• What is required:
Look through the records, and whenever a line includes the word "сроки", copy it.

• Dataset records:
>>>

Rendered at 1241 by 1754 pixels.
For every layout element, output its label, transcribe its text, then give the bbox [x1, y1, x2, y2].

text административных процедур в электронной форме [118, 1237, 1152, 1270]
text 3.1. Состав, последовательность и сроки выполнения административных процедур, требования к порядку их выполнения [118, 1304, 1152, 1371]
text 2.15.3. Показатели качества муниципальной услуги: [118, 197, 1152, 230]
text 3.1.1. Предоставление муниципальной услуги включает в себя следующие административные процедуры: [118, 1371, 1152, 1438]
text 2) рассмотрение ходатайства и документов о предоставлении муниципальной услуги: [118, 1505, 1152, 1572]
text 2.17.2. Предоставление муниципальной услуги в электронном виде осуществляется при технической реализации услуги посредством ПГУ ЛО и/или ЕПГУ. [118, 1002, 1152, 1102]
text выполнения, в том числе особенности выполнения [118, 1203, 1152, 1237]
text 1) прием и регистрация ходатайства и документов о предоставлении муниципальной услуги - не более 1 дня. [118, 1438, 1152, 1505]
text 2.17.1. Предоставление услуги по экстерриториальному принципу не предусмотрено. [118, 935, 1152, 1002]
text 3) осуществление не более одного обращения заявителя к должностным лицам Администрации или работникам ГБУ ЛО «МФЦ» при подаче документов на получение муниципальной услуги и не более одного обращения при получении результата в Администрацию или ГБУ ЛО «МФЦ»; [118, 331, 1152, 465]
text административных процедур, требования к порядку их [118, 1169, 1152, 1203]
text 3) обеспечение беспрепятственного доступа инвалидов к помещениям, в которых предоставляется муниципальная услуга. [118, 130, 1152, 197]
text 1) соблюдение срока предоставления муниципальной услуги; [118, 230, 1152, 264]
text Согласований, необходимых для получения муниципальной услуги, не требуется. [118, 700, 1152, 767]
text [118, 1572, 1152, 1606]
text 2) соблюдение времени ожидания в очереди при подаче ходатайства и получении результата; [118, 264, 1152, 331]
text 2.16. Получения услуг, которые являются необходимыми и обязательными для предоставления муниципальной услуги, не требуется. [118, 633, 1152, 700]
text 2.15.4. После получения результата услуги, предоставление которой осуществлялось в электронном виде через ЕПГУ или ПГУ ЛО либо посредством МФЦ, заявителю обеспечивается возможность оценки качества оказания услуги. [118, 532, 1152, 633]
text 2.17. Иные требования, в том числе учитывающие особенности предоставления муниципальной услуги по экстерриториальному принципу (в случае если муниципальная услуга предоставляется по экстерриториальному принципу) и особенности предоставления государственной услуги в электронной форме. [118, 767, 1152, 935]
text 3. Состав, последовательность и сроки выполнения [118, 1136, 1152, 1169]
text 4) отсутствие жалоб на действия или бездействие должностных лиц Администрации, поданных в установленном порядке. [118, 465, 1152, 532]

<<<

• Solution for this problem:
text 3.1. Состав, последовательность и сроки выполнения административных процедур, требования к порядку их выполнения [118, 1304, 1152, 1371]
text 3. Состав, последовательность и сроки выполнения [118, 1136, 1152, 1169]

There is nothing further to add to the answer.